[Items listed in a dataset]
- Opening Delimiter -

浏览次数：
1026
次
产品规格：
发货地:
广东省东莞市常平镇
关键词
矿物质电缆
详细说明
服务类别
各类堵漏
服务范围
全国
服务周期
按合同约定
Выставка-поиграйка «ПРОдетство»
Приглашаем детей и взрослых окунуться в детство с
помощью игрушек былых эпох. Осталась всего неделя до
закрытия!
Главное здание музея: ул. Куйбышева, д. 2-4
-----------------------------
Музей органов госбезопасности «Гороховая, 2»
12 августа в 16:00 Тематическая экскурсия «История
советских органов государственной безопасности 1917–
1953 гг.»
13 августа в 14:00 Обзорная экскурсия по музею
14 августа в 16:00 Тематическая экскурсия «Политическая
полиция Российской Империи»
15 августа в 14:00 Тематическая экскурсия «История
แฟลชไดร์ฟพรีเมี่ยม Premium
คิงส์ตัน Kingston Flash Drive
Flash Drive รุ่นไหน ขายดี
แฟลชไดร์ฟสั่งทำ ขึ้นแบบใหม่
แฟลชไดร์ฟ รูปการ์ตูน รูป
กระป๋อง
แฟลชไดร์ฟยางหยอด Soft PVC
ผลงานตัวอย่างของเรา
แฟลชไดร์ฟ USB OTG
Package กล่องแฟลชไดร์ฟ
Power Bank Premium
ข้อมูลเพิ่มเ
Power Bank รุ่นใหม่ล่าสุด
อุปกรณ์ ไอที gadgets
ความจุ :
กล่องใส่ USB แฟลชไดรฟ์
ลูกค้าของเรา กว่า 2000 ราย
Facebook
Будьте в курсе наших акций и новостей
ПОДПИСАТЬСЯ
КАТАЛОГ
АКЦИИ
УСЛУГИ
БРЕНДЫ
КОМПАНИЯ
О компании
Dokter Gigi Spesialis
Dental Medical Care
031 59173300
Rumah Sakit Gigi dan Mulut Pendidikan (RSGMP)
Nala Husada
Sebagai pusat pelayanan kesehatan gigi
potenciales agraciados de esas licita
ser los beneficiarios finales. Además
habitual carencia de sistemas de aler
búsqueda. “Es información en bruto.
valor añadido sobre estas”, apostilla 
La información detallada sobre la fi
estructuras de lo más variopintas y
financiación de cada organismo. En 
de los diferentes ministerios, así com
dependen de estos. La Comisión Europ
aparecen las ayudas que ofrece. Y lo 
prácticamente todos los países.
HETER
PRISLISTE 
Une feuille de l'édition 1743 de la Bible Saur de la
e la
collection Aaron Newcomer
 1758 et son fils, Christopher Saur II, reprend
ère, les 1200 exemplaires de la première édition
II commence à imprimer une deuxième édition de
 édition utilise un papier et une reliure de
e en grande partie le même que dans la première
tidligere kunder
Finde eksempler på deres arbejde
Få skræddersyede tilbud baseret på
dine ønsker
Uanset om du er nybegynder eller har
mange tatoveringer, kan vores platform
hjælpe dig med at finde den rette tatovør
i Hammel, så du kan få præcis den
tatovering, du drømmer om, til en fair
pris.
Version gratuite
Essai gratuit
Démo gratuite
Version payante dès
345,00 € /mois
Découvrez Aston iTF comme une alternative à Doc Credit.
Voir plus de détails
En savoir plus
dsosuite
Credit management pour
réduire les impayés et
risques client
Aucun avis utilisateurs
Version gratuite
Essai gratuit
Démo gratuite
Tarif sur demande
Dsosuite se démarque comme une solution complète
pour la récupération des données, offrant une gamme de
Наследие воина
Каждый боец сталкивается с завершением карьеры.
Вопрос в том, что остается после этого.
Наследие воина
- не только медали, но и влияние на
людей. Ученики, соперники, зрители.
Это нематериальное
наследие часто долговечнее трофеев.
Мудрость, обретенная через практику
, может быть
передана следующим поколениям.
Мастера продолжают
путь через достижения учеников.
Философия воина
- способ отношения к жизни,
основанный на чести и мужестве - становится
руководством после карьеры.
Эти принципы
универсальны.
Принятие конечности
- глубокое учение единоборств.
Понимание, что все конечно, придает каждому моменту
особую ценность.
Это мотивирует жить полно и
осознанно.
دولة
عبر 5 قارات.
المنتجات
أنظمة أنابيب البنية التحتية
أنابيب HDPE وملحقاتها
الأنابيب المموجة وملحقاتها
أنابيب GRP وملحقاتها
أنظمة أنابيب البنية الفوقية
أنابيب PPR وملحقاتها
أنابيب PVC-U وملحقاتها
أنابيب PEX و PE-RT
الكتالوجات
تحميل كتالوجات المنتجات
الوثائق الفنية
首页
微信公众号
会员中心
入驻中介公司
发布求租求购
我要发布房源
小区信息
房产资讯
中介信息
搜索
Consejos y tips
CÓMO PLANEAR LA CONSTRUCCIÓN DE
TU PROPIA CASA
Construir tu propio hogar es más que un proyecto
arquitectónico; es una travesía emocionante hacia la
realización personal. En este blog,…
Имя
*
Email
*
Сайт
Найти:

- Closing Delimiter -

GOAL OF THE EXERCISE
Only the lines from the one holding "Consejos y tips" to the end of the entries above belong in the answer, each copied exactly.

RESULT BELOW
Consejos y tips
CÓMO PLANEAR LA CONSTRUCCIÓN DE
TU PROPIA CASA
Construir tu propio hogar es más que un proyecto
arquitectónico; es una travesía emocionante hacia la
realización personal. En este blog,…
Имя
*
Email
*
Сайт
Найти:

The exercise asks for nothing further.